McCain made the incorrect statement during a press conference with Defense Minister Ehud Barak after touring the Israeli city of Sderot to view buildings damaged by Hamas rocket fire. McCain was discussing the numerous rock attacks on the city. "Nine hundred rocket attacks in less than three months, an average of one every one to two hours. Obviously this puts an enormous and hard to understand strain on the people here, especially the children. As they celebrate their version of Halloween here, they are somewhere close to a 15-second warning, which is the amount of time they have from the time the rocket is launched to get to safety. That's not a way for people to live obviously."

Purim is not the equivalent of an Israeli Halloween, Appelbaum notes. The holiday -- although a joyous one -- commemorates a time when the Jewish people living in Persia were saved from mass execution. When Sen. Lieberman had a chance to speak at the press conference, he placed the blame of the mistake on himself. "I had a brief exchange with one of the mothers whose children was in there in a costume for Purim," Lieberman, who is Jewish and celebrates the holiday, said. "And it's my fault that I said to Senator McCain that this is the Israeli version of Halloween. It is in the sense because the kids dress up and it's a very happy holiday and actually it is in the sense that the sweets are very important of both holidays."

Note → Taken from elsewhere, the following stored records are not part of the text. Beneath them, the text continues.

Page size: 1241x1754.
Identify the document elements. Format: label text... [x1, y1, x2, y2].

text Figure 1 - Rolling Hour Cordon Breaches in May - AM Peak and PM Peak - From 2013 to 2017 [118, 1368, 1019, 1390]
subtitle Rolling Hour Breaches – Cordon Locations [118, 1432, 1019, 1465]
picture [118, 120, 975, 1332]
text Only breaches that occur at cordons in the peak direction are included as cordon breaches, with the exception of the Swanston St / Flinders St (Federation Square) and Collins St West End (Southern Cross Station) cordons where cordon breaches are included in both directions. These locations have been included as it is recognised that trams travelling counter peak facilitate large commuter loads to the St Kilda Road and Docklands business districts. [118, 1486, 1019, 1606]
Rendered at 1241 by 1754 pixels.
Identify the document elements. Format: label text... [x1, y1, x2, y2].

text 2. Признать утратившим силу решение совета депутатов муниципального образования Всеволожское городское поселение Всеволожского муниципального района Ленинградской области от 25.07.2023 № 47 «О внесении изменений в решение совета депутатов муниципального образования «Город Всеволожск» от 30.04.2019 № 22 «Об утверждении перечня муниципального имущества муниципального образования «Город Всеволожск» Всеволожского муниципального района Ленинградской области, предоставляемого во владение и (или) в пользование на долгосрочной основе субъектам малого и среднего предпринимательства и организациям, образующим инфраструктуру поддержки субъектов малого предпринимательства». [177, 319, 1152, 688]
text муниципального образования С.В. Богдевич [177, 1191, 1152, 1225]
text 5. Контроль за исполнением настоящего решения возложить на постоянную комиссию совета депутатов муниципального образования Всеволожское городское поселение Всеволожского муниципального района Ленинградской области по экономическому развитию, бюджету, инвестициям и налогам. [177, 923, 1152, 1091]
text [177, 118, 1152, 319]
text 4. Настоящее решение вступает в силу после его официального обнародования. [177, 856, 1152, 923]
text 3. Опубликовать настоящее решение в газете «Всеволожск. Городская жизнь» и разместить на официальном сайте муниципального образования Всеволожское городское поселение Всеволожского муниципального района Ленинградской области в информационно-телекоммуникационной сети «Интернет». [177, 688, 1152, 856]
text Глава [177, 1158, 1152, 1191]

"Could I just say that I understand this is the holiday of Hadassah, otherwise known as Esther," McCain later said. Those in attendance quickly made light of the mistake.

McCain's mistake wasn't a big deal. But what is interesting, Appelbaum points out, is Lieberman's role during this trip. In two days, Lieberman has intervened twice in front of the press -- once helping McCain with a correction on Sunnis/Shiites and once putting the blame on himself regarding the description of Purim.

Granted, this wasn't a huge mistake, but that's not really the point. McCain's myth is that he is an expert on the Middle East. The reality is that he is not. A true expert on Israel would know and understand Jewish holidays. McCain does not. A true Middle East expert would know the difference between Sunni and Shia extremists. McCain does not. And yet, as Glenn Greenwald points out, time and time again members of our media write it off as if it is no big deal. They have all decided that he is an expert, so any mistake he makes simply must be an unimportant mistake. They have decided, all actual evidence notwithstanding, that he is an expert, so rather than see these mistakes as evidence of his ignorance, they play them down and write them off as something else. Even Ana Marie Cox, whose work I often admire, falls for this nonsense, excusing McCain's continued ignorance by stating things like "he hadn't had his fifth cup of Starbucks today."

I'm sorry, but true experts don't need 5 cups of coffee every day to avoid making repeated, consistent mistakes about very basic factual matters in their own supposed areas of expertise. And I say this as someone who drinks 5 cups of coffee every day. Am I at my best before I've had my Dunkin? No. Would I still know the difference between Sunni and Shi'a extremists before hitting up Dunkin? Of course. And I'm not even an expert on foreign policy!

Today's gaffe might be small and inconsequential, but it is part of a much larger and much more important pattern. The president need not be an expert an all things, but he or she must be an expert on at least those thing in which he or she claims expertise. Without that, what is there?